Friday, October 8, 2021

31 Days of Scary Movies: “The Sixth Sense”

  Last night the October film series visited an old friend. I had not seen M. Night Shyamalan’s now classic “The Sixth Sense” in I don’t know how many years, and I thought on a whim to add it to the Halloween film project. And I am so glad that I did. 

 Released in 1999, “The Sixth Sense” was a gigantic hit, that became a cultural phenomenon, and found critical success that landed it several Oscar nominations; an extreme rarity for horror films. In reading about the film after watching, I came across several articles that cite star Toni Collette as saying that she didn’t even really realize that it was a horror film until after she’d signed on, as she had been so drawn to the emotional aspects of the film. And boy, do I agree with Collette. 

 So much has been written about the twist, and for a 20 year old film, I just may discuss spoilers here. I remember being blown away in shock along with the characters when the twist is revealed back in theaters in 1999. But for me, the real brilliance of “The Sixth Sense” is how well the twist works even if you know it. 


This is absolutely a perfect film. The performances— lead by masterworks from young Haley Joel Osment as the child Cole who says he sees ghosts, and Toni Colette as his mother who is tortured by the unknown pain her son is going through— and, even, Bruce Willis as our lead Malcolm, the psychiatrist tasked with helping Cole is brilliant. This script is so brilliant, and beautiful, without one even half ounce of fat on it. It is a brilliant mix of so many real emotions— the humor, when cracked, is so funny and appropriate, each joke earned, and the scares and emotional pay offs are so beautifully earned it will bring tears to your eyes. Each ghost has a purpose, each interaction helps the characters along to where they need to be in life. I don’t think there is a scene in any horror film that hits harder than the scene Collette and Osment share in their car during a traffic jam, when Cole is finally ready to tell his mother her secret. 
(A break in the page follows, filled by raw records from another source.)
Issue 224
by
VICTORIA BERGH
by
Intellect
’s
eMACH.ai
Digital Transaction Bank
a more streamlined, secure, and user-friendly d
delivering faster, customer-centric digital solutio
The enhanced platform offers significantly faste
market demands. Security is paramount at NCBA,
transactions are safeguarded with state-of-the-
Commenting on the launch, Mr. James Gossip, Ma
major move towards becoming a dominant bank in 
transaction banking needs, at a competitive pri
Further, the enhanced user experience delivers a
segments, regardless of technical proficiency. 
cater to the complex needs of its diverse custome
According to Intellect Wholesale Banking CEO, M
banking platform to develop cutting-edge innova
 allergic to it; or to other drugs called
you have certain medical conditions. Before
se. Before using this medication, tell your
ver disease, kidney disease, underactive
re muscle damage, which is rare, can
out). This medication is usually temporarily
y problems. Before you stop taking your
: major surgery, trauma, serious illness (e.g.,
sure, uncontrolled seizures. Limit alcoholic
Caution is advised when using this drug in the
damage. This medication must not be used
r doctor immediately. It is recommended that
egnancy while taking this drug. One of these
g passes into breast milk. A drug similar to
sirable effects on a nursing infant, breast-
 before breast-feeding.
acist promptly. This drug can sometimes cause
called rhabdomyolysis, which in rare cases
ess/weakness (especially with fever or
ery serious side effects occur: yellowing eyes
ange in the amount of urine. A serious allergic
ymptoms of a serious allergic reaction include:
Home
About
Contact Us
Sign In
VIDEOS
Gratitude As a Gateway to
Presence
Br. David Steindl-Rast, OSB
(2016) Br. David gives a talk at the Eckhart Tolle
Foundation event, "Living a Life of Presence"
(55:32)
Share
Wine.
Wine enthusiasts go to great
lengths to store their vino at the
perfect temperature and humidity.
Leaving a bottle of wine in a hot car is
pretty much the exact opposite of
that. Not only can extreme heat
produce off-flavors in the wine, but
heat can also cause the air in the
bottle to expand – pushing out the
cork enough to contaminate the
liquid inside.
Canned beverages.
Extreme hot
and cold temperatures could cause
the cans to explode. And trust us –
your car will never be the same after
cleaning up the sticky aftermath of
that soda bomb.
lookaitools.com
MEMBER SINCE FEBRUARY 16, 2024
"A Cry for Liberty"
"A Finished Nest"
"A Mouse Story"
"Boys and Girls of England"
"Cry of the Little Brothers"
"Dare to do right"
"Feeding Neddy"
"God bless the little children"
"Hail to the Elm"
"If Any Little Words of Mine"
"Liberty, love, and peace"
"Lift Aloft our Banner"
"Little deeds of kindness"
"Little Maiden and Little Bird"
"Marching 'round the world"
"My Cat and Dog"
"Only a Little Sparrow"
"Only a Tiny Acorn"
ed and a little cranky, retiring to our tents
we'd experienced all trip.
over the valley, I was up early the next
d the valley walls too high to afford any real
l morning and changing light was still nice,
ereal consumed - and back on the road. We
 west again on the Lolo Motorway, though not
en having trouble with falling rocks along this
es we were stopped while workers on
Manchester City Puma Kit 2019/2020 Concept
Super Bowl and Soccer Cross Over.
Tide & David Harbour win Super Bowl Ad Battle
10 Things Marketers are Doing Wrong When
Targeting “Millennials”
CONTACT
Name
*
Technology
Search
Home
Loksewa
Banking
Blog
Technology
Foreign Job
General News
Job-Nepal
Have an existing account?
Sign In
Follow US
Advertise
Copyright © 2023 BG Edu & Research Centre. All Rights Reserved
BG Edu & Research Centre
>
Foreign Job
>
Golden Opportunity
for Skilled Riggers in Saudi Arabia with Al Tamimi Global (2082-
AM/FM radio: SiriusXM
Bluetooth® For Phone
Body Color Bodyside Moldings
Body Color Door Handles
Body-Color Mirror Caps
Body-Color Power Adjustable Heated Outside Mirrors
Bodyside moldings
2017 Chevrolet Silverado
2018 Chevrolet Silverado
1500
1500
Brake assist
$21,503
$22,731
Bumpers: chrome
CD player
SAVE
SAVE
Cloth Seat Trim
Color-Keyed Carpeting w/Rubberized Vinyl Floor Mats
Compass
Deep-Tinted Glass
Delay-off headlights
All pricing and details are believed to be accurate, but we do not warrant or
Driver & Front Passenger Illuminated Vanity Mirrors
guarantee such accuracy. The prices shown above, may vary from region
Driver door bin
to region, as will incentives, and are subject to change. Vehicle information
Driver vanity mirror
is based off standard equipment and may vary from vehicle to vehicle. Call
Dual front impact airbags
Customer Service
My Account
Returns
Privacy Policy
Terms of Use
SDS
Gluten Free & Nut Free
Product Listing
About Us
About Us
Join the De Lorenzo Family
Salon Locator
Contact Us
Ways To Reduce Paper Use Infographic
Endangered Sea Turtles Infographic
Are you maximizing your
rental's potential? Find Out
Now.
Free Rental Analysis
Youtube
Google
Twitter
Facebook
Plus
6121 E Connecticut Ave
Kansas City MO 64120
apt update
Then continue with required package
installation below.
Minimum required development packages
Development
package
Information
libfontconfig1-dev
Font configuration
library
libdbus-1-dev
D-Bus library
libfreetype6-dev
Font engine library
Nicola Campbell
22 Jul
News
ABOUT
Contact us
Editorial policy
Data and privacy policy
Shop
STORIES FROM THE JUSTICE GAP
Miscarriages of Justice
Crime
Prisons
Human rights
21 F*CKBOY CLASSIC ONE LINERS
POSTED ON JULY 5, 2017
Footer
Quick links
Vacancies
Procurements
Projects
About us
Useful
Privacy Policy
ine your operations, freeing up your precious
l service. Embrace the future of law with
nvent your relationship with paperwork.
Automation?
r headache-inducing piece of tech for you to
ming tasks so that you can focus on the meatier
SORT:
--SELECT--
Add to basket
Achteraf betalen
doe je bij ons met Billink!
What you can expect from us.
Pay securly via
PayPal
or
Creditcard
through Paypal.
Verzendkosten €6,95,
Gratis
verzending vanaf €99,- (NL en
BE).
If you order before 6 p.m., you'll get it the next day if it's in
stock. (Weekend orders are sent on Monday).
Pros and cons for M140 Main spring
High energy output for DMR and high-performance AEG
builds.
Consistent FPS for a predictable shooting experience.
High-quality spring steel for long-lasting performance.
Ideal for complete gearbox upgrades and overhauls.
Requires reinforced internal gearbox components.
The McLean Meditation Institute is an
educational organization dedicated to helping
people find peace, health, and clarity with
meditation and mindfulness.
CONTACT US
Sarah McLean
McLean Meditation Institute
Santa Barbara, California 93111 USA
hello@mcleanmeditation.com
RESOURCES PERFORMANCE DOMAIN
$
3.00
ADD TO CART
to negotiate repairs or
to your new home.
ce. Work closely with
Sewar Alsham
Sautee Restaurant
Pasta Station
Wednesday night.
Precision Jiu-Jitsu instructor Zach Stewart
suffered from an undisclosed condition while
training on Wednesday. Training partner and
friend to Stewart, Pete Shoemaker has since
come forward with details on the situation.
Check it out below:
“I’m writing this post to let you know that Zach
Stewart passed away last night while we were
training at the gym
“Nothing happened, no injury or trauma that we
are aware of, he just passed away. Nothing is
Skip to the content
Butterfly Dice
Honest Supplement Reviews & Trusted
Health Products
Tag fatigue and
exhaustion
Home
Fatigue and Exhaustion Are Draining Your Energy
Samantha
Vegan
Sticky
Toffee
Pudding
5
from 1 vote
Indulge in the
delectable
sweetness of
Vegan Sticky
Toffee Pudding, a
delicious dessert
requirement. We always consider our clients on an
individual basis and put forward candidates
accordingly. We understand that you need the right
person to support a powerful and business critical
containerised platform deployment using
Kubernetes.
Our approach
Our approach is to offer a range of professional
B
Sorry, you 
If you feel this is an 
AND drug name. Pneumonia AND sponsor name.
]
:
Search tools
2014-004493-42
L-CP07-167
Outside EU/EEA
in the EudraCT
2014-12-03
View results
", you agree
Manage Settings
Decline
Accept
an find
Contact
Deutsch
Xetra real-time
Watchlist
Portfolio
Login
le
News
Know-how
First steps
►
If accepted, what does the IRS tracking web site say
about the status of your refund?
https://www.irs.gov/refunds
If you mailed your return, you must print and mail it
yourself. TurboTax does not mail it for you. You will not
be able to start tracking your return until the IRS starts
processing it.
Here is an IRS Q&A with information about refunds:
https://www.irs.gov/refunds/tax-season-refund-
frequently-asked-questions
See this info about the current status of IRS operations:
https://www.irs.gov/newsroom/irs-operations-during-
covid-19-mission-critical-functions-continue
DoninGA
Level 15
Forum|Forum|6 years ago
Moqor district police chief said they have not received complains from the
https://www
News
 Watching this film again after so many years away, I was also struck at how restrained it is, how gorgeous and appropriate the music is— and, ultimately, how beyond good Toni Collette is in this. Colette has made a career of playing mothers in movies, and, in more recent years with films like “Krampus” and “Hereditary,” she has become something of the go to scream queen mother for horror films. And she deserves such acclaim, and is so, so good here. 

 I was so happy that I chose “The Sixth Sense” to revisit this October; one of my favorite horror— and all around— films.